In-dash navigation is not in high favor with consumers presently and neither is Apple CarPlay and Android Auto, according to a new study by J.D. Power & Associates.

JD Power Tech Study 2015Instead consumers prefer new technology like blind spot detection and crash prevention systems and back up cameras.

And consumers are not interested in gesture control or in-car bio sensors for things like health.

“Among the technologies consumers express most interest in having in their next vehicle are blind spot detection and prevention systems, night vision, and enhanced collision mitigation systems,” said J.D. Power.

Blind spot detection was selected as most preferred by consumers 40 percent of the time, and night vision 33 percent of the time, followed by collision avoidance tech, 30 percent and “camera rear view mirror” 30 percent. Also in the top five was self-healing paint at 25 percent.

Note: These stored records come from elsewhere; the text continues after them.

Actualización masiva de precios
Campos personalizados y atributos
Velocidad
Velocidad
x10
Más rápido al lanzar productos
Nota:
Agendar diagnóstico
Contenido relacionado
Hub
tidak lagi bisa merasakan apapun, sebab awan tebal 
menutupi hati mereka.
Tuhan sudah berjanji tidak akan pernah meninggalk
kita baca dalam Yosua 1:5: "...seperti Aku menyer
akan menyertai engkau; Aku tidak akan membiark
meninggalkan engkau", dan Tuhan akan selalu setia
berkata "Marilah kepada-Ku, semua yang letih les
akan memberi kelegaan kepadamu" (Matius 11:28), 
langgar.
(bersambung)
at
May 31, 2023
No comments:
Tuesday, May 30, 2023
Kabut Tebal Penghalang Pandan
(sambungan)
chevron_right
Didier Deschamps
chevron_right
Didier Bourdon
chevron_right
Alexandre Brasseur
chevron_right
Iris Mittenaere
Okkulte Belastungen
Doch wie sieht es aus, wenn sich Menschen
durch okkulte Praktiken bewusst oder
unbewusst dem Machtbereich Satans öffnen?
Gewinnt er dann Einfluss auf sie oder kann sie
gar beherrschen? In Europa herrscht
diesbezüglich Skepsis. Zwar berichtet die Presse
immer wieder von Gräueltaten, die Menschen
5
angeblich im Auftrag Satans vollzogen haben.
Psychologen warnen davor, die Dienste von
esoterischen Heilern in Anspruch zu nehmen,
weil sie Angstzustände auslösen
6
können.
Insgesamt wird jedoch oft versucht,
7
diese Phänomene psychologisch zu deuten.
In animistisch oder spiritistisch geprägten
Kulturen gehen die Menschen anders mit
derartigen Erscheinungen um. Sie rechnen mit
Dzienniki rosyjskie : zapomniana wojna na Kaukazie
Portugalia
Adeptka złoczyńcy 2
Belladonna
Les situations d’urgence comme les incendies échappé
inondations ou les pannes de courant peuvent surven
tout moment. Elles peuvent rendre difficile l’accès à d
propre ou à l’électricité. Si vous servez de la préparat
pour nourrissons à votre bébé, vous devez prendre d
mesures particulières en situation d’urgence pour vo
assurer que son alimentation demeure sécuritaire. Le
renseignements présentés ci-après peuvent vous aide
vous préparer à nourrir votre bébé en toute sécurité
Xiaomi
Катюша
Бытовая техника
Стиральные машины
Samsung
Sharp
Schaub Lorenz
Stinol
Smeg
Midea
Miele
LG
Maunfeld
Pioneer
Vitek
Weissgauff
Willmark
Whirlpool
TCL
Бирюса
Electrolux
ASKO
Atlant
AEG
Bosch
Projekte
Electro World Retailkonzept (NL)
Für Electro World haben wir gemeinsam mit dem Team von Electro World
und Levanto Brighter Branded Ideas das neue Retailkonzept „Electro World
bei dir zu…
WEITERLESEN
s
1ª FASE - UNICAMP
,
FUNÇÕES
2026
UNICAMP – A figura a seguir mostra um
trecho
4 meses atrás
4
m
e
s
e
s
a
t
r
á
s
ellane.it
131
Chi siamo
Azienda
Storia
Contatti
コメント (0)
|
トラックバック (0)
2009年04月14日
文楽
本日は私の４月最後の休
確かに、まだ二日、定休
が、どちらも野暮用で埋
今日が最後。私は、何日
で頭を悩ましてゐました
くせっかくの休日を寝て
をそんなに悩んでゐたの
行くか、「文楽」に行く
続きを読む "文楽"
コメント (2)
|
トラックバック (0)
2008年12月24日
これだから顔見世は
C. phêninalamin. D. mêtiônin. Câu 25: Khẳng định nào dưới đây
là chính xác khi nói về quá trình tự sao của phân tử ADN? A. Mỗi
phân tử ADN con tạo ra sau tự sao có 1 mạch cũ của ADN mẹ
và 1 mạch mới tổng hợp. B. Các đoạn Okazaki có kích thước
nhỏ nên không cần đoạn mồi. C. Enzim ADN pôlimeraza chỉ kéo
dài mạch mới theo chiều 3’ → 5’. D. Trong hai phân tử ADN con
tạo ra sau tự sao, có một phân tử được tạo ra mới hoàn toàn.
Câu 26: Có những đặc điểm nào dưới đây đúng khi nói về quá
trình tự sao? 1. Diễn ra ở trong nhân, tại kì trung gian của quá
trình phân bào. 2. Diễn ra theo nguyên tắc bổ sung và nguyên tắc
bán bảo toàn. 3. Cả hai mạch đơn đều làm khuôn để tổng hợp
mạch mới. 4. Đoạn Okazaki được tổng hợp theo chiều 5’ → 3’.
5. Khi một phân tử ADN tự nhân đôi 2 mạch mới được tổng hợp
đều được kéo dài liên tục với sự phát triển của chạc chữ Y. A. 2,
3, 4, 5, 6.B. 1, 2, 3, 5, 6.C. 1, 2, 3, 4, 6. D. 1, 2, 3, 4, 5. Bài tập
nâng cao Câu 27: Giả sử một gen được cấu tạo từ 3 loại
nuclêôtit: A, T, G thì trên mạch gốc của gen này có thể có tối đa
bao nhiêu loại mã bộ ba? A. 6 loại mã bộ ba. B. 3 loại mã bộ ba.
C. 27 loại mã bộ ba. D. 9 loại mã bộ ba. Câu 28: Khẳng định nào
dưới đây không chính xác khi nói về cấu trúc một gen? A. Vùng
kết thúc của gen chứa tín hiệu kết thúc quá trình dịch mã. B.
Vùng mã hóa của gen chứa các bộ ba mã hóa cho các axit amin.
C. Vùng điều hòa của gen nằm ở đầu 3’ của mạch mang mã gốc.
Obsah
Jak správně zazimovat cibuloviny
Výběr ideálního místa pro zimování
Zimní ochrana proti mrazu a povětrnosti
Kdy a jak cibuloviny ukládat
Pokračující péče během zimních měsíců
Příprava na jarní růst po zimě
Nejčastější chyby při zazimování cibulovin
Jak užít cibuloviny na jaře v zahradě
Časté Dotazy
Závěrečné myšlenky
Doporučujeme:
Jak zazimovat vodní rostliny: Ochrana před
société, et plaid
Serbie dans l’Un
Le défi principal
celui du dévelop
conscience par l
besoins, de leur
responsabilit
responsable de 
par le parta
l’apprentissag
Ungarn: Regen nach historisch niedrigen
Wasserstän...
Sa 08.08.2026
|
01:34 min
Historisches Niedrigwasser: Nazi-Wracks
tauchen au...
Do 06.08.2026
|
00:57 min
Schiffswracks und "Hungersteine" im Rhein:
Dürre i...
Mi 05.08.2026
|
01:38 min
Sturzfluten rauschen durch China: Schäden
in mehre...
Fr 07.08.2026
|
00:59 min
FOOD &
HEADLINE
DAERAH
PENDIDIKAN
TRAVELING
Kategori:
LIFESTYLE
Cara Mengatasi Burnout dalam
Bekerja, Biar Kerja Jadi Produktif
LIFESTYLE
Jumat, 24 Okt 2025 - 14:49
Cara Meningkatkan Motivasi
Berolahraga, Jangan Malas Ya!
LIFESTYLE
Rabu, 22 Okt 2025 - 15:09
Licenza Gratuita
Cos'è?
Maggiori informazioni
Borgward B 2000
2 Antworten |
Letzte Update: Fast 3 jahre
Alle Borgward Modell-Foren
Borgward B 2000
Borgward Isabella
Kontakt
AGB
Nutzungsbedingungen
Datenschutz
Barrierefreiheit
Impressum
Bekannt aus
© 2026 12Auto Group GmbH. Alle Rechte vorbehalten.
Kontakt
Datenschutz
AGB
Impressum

Navigation tech of all types ranked low in consumer preference. And both CarPlay and Android Auto had “lukewarm” scores, but that is in part due to a split in smartphone ownership between Android and Apple.   So consumers showed moderate interest in the type of system that worked with their phone and no interest in the type that didn’t, which drove down scores.

By the way, J. D. Power found that owners of luxury cars are more likely to own Apple devices, but for all other cars, there’s a near equal split.

Also, younger consumers are more willing to spend more on new technology in new cars. For all generations, price is the most important factor in considering new technology (25 percent of importance).   But Gen Y is the least price sensitive and is willing to spend $3,700 on new tech (and they account for almost 28 percent of new car sales.) By contrast baby boomers are willing to spend $3,007 and account for 37 percent of new car sales.